What to do
Range to reproduce from the entries below: the line with "1277 122 39.62", the line with "32 194 8.47", and every line in between. Give them exactly and give nothing else.

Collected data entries

============

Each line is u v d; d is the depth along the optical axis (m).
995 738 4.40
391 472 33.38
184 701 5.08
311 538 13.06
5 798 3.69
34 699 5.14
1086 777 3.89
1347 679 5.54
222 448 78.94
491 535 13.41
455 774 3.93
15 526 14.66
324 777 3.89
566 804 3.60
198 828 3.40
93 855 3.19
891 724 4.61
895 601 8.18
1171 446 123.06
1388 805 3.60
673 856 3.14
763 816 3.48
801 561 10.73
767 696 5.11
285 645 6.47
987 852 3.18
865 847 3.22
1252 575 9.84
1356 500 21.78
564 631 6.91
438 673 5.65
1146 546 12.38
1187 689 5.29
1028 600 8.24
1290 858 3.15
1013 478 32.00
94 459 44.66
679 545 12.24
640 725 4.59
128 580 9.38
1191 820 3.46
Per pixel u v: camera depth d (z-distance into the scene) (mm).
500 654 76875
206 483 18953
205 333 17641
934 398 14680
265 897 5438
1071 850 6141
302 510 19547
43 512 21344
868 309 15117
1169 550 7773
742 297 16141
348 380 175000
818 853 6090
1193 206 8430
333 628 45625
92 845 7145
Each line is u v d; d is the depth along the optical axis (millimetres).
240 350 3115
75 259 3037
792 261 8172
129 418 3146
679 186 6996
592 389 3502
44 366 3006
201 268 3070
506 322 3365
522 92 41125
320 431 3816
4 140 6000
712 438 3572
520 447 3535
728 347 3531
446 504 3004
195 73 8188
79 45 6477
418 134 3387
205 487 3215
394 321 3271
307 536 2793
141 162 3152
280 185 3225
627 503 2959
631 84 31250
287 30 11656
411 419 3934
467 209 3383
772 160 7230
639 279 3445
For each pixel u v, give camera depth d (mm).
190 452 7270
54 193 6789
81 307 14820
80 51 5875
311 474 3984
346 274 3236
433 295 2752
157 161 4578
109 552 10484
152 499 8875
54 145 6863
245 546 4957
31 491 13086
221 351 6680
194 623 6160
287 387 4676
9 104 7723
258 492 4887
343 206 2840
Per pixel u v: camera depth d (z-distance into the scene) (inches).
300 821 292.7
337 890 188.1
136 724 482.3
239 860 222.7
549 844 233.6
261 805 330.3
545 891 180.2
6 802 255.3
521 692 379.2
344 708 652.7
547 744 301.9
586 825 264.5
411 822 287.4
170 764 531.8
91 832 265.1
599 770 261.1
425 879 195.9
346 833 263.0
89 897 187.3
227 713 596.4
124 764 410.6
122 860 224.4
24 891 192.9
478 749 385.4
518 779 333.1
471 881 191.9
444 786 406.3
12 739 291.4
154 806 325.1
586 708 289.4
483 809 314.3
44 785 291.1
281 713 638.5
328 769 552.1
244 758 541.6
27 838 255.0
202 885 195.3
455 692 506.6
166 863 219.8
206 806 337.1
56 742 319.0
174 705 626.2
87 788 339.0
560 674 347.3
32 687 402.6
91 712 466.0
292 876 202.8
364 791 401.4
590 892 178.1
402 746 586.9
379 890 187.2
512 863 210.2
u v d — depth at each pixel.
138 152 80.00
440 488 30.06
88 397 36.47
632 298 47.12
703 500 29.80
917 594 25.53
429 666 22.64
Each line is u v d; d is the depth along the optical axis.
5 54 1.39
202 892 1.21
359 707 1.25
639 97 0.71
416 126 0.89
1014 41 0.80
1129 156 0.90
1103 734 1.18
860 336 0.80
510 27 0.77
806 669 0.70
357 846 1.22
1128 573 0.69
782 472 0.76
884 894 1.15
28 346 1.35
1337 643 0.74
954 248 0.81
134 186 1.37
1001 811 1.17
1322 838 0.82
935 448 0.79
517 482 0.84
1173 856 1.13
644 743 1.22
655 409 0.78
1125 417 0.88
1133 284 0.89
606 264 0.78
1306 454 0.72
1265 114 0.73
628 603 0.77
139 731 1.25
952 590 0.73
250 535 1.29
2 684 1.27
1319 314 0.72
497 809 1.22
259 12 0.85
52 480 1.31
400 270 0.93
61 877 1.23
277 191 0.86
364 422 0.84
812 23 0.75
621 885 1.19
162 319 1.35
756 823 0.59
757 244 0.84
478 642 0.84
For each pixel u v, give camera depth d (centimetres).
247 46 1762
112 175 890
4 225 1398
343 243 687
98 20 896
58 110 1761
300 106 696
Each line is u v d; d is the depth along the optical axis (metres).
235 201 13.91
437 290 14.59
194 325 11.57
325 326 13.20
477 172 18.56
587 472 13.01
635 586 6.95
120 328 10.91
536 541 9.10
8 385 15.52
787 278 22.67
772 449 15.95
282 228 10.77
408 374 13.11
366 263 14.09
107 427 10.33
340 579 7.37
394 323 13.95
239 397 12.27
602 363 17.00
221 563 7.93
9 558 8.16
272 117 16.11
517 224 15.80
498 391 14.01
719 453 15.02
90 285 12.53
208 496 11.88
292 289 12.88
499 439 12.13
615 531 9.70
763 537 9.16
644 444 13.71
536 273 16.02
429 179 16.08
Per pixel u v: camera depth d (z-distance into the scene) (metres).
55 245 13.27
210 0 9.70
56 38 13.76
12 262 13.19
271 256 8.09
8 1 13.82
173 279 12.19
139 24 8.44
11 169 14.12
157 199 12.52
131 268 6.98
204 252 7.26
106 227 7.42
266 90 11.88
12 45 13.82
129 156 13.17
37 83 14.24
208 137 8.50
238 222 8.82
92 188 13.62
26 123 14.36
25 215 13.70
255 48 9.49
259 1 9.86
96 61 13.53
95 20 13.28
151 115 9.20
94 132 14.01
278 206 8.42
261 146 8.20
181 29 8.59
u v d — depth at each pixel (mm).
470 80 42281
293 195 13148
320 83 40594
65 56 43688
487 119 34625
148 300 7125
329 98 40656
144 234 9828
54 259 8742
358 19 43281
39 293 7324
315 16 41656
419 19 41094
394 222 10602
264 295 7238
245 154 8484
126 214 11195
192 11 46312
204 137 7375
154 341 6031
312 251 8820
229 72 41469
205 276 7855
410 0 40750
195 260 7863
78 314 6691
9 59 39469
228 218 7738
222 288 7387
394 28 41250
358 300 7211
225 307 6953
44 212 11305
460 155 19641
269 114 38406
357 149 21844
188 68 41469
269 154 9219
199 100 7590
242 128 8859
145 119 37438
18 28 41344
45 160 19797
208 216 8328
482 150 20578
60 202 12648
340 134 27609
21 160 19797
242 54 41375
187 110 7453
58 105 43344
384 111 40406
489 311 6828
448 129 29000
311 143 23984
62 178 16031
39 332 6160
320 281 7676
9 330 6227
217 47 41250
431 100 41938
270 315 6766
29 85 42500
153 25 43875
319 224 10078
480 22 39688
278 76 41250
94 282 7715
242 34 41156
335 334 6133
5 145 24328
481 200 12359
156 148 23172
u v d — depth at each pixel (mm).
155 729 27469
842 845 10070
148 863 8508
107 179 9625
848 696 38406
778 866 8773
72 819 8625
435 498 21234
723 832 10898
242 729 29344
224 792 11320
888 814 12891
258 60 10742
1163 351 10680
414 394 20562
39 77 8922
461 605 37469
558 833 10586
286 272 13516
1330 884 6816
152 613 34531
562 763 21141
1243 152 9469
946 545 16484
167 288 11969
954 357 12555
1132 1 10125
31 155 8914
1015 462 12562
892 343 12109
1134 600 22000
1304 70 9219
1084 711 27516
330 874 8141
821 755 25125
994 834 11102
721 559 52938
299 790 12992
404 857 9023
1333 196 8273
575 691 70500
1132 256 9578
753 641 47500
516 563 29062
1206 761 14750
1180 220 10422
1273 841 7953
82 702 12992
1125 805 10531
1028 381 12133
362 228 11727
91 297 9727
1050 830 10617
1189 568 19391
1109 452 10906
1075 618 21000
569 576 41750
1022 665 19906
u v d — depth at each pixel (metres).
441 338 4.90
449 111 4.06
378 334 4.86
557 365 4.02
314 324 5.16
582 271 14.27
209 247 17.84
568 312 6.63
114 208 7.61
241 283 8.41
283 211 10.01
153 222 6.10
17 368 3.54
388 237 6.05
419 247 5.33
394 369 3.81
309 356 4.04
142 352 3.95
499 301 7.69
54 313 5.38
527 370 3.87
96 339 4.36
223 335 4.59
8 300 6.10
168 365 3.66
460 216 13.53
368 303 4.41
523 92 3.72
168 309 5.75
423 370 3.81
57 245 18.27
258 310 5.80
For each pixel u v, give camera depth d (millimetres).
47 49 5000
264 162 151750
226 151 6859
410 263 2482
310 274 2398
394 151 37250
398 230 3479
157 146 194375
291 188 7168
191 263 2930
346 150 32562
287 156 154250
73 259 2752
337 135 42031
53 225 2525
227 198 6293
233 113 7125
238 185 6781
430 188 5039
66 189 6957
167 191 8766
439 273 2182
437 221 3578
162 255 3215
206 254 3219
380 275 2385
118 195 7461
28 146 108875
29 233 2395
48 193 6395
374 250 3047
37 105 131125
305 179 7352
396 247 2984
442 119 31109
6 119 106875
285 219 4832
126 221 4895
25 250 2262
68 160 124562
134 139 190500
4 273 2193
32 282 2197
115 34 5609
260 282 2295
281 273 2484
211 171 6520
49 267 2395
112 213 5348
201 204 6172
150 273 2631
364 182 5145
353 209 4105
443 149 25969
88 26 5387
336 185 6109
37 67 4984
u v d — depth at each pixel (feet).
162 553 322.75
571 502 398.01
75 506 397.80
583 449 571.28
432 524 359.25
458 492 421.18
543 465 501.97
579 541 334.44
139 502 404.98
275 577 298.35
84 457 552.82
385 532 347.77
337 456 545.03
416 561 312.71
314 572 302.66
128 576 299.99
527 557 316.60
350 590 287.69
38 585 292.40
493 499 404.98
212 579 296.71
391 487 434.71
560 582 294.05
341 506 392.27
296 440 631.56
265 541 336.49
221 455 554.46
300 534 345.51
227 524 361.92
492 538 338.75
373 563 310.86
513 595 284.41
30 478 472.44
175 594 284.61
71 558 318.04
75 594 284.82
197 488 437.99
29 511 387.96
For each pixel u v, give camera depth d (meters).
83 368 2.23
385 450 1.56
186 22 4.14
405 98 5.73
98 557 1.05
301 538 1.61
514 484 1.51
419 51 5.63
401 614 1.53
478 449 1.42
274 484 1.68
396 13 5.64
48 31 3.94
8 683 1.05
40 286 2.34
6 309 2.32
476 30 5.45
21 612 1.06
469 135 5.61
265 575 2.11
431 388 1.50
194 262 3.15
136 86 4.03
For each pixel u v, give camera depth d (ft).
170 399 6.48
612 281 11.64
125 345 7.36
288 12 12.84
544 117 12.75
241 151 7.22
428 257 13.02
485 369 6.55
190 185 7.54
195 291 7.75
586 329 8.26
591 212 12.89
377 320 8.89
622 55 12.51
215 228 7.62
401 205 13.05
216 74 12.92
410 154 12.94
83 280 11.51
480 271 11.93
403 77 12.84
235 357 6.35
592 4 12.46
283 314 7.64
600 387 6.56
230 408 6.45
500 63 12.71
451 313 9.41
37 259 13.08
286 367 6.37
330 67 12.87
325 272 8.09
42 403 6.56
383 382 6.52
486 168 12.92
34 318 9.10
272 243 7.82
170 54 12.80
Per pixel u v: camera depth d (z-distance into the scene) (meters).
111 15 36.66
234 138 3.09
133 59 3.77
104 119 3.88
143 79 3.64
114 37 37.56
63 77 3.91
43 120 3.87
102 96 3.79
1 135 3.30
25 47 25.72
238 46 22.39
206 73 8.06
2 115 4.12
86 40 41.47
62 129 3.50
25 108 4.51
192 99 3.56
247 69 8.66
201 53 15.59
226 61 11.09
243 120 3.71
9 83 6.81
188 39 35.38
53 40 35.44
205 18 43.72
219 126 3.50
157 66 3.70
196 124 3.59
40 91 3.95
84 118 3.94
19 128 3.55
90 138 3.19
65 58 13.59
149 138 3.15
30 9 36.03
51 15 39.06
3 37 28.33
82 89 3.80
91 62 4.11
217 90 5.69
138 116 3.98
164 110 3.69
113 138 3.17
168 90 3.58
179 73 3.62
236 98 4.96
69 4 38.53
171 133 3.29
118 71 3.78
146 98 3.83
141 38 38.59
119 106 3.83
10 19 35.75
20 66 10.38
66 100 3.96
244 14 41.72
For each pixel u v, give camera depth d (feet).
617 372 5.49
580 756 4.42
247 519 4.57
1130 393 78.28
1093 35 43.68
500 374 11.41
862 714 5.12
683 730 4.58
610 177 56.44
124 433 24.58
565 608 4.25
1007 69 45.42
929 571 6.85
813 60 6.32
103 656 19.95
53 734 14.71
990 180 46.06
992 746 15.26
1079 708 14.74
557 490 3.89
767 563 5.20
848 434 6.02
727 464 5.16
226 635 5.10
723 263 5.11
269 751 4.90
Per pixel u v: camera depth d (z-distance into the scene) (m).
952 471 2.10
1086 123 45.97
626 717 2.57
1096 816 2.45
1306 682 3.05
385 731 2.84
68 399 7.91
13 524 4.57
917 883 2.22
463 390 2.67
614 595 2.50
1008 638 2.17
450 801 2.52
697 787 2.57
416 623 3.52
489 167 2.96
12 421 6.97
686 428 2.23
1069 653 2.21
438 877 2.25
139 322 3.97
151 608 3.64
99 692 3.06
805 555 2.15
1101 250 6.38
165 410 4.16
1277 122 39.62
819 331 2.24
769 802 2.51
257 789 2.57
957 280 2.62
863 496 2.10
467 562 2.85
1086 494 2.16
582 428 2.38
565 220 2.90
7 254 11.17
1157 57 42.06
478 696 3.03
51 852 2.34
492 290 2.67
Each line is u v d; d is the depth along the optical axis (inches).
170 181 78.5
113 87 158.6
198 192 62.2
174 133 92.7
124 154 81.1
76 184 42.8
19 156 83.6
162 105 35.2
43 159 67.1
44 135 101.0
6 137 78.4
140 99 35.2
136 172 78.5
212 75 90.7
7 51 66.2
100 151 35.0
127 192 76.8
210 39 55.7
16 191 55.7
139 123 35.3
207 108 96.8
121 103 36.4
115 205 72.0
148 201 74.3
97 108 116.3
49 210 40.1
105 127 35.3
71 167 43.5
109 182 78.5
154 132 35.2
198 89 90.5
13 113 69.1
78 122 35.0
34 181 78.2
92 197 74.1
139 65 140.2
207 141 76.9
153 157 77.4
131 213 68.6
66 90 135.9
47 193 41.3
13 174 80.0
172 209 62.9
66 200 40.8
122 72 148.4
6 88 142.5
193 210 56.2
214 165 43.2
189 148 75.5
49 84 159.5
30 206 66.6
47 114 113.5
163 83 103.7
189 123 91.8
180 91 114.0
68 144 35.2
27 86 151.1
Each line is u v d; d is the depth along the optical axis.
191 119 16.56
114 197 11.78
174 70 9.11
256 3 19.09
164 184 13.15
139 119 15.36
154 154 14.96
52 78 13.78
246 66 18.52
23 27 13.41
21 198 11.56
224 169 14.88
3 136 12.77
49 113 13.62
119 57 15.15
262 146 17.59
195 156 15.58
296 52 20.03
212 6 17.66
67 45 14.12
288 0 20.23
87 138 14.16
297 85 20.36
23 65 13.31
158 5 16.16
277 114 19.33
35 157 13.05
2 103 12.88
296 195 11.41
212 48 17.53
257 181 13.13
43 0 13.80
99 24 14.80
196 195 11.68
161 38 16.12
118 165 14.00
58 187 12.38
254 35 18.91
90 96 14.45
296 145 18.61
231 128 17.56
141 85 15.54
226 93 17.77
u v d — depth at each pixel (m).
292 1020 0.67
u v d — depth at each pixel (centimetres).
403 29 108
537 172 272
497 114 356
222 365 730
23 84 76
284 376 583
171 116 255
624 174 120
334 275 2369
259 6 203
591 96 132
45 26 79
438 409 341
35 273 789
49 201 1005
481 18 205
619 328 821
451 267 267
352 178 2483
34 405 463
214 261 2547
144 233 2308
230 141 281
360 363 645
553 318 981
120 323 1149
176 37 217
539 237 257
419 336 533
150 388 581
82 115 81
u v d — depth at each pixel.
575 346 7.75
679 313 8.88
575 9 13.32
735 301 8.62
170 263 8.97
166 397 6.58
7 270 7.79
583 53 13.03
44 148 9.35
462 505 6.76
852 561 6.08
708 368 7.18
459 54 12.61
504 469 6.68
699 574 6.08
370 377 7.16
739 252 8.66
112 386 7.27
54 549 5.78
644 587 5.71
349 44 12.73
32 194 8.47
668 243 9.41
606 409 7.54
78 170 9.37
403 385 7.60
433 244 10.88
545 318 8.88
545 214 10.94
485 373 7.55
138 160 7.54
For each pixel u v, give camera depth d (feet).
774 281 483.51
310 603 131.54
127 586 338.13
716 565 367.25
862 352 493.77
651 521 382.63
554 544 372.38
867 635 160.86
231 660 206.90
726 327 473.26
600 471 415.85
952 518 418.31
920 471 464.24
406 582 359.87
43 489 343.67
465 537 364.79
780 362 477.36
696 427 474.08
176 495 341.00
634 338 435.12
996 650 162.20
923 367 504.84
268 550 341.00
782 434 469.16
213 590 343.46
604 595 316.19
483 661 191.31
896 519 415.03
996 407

============

Answer to this task
1277 122 39.62
819 331 2.24
769 802 2.51
257 789 2.57
957 280 2.62
863 496 2.10
467 562 2.85
1086 494 2.16
582 428 2.38
565 220 2.90
7 254 11.17
1157 57 42.06
478 696 3.03
51 852 2.34
492 290 2.67
Each line is u v d; d is the depth along the optical axis (inches).
170 181 78.5
113 87 158.6
198 192 62.2
174 133 92.7
124 154 81.1
76 184 42.8
19 156 83.6
162 105 35.2
43 159 67.1
44 135 101.0
6 137 78.4
140 99 35.2
136 172 78.5
212 75 90.7
7 51 66.2
100 151 35.0
127 192 76.8
210 39 55.7
16 191 55.7
139 123 35.3
207 108 96.8
121 103 36.4
115 205 72.0
148 201 74.3
97 108 116.3
49 210 40.1
105 127 35.3
71 167 43.5
109 182 78.5
154 132 35.2
198 89 90.5
13 113 69.1
78 122 35.0
34 181 78.2
92 197 74.1
139 65 140.2
207 141 76.9
153 157 77.4
131 213 68.6
66 90 135.9
47 193 41.3
13 174 80.0
172 209 62.9
66 200 40.8
122 72 148.4
6 88 142.5
193 210 56.2
214 165 43.2
189 148 75.5
49 84 159.5
30 206 66.6
47 114 113.5
163 83 103.7
189 123 91.8
180 91 114.0
68 144 35.2
27 86 151.1
Each line is u v d; d is the depth along the optical axis.
191 119 16.56
114 197 11.78
174 70 9.11
256 3 19.09
164 184 13.15
139 119 15.36
154 154 14.96
52 78 13.78
246 66 18.52
23 27 13.41
21 198 11.56
224 169 14.88
3 136 12.77
49 113 13.62
119 57 15.15
262 146 17.59
195 156 15.58
296 52 20.03
212 6 17.66
67 45 14.12
288 0 20.23
87 138 14.16
297 85 20.36
23 65 13.31
158 5 16.16
277 114 19.33
35 157 13.05
2 103 12.88
296 195 11.41
212 48 17.53
257 181 13.13
43 0 13.80
99 24 14.80
196 195 11.68
161 38 16.12
118 165 14.00
58 187 12.38
254 35 18.91
90 96 14.45
296 145 18.61
231 128 17.56
141 85 15.54
226 93 17.77
u v d — depth at each pixel (m).
292 1020 0.67
u v d — depth at each pixel (centimetres).
403 29 108
537 172 272
497 114 356
222 365 730
23 84 76
284 376 583
171 116 255
624 174 120
334 275 2369
259 6 203
591 96 132
45 26 79
438 409 341
35 273 789
49 201 1005
481 18 205
619 328 821
451 267 267
352 178 2483
34 405 463
214 261 2547
144 233 2308
230 141 281
360 363 645
553 318 981
120 323 1149
176 37 217
539 237 257
419 336 533
150 388 581
82 115 81
u v d — depth at each pixel.
575 346 7.75
679 313 8.88
575 9 13.32
735 301 8.62
170 263 8.97
166 397 6.58
7 270 7.79
583 53 13.03
44 148 9.35
462 505 6.76
852 561 6.08
708 368 7.18
459 54 12.61
504 469 6.68
699 574 6.08
370 377 7.16
739 252 8.66
112 386 7.27
54 549 5.78
644 587 5.71
349 44 12.73
32 194 8.47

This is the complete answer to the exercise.